ASSIGNED TASK =>
Return each record word for word and omit the pictures.

=== Begin Enclosure ===

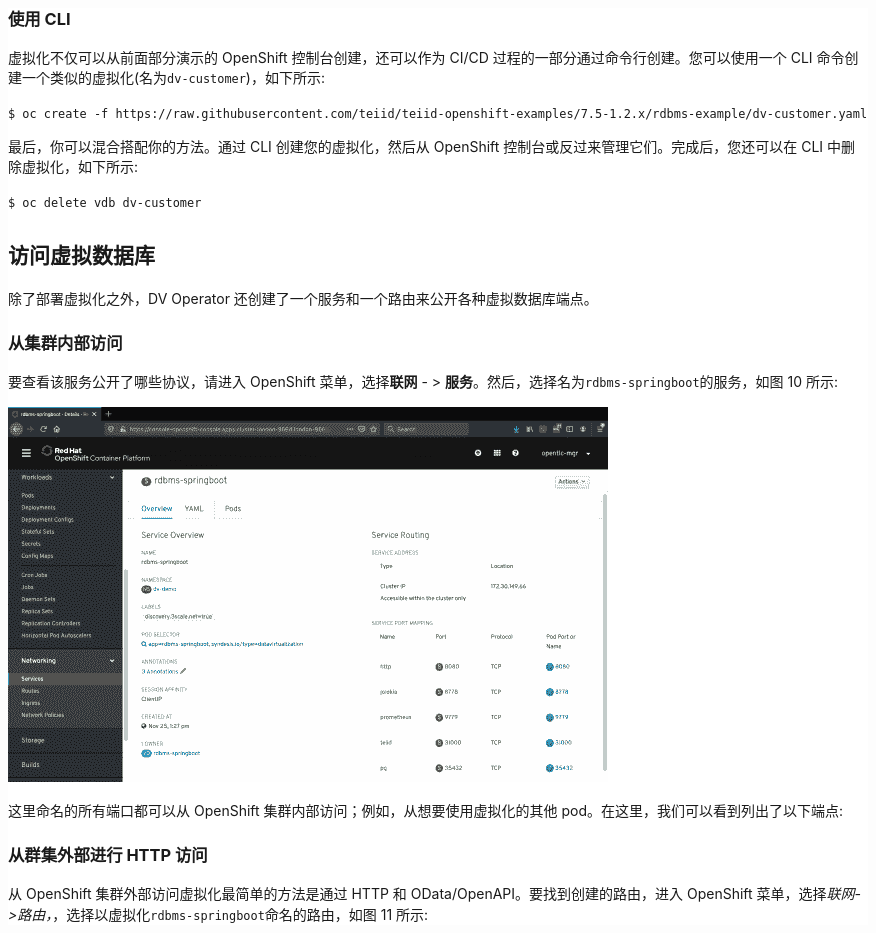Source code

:### 使用 CLI

虚拟化不仅可以从前面部分演示的 OpenShift 控制台创建，还可以作为 CI/CD 过程的一部分通过命令行创建。您可以使用一个 CLI 命令创建一个类似的虚拟化(名为`dv-customer`)，如下所示:

```
$ oc create -f https://raw.githubusercontent.com/teiid/teiid-openshift-examples/7.5-1.2.x/rdbms-example/dv-customer.yaml
```

最后，你可以混合搭配你的方法。通过 CLI 创建您的虚拟化，然后从 OpenShift 控制台或反过来管理它们。完成后，您还可以在 CLI 中删除虚拟化，如下所示:

```
$ oc delete vdb dv-customer
```

## 访问虚拟数据库

除了部署虚拟化之外，DV Operator 还创建了一个服务和一个路由来公开各种虚拟数据库端点。

### 从集群内部访问

要查看该服务公开了哪些协议，请进入 OpenShift 菜单，选择**联网** - > **服务**。然后，选择名为`rdbms-springboot`的服务，如图 10 所示:

[![The rdbms-springboot service overview window.](img/5fb3b091228419d72919c912b37e3f54.png "img_5df0c30fdd7d5")](/sites/default/files/blog/2019/12/img_5df0c30fdd7d5.png)

这里命名的所有端口都可以从 OpenShift 集群内部访问；例如，从想要使用虚拟化的其他 pod。在这里，我们可以看到列出了以下端点:

### 从群集外部进行 HTTP 访问

从 OpenShift 集群外部访问虚拟化最简单的方法是通过 HTTP 和 OData/OpenAPI。要找到创建的路由，进入 OpenShift 菜单，选择*联网- >路由，*，选择以虚拟化`rdbms-springboot`命名的路由，如图 11 所示:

=== End Enclosure ===

SOLUTION TO THIS TASK =>
Source code

:### 使用 CLI

虚拟化不仅可以从前面部分演示的 OpenShift 控制台创建，还可以作为 CI/CD 过程的一部分通过命令行创建。您可以使用一个 CLI 命令创建一个类似的虚拟化(名为`dv-customer`)，如下所示:

```
$ oc create -f https://raw.githubusercontent.com/teiid/teiid-openshift-examples/7.5-1.2.x/rdbms-example/dv-customer.yaml
```

最后，你可以混合搭配你的方法。通过 CLI 创建您的虚拟化，然后从 OpenShift 控制台或反过来管理它们。完成后，您还可以在 CLI 中删除虚拟化，如下所示:

```
$ oc delete vdb dv-customer
```

## 访问虚拟数据库

除了部署虚拟化之外，DV Operator 还创建了一个服务和一个路由来公开各种虚拟数据库端点。

### 从集群内部访问

要查看该服务公开了哪些协议，请进入 OpenShift 菜单，选择**联网** - > **服务**。然后，选择名为`rdbms-springboot`的服务，如图 10 所示:

[![The rdbms-springboot service overview window.](img/5fb3b091228419d72919c912b37e3f54.png "img_5df0c30fdd7d5")](/sites/default/files/blog/2019/12/img_5df0c30fdd7d5.png)

这里命名的所有端口都可以从 OpenShift 集群内部访问；例如，从想要使用虚拟化的其他 pod。在这里，我们可以看到列出了以下端点:

### 从群集外部进行 HTTP 访问

从 OpenShift 集群外部访问虚拟化最简单的方法是通过 HTTP 和 OData/OpenAPI。要找到创建的路由，进入 OpenShift 菜单，选择*联网- >路由，*，选择以虚拟化`rdbms-springboot`命名的路由，如图 11 所示:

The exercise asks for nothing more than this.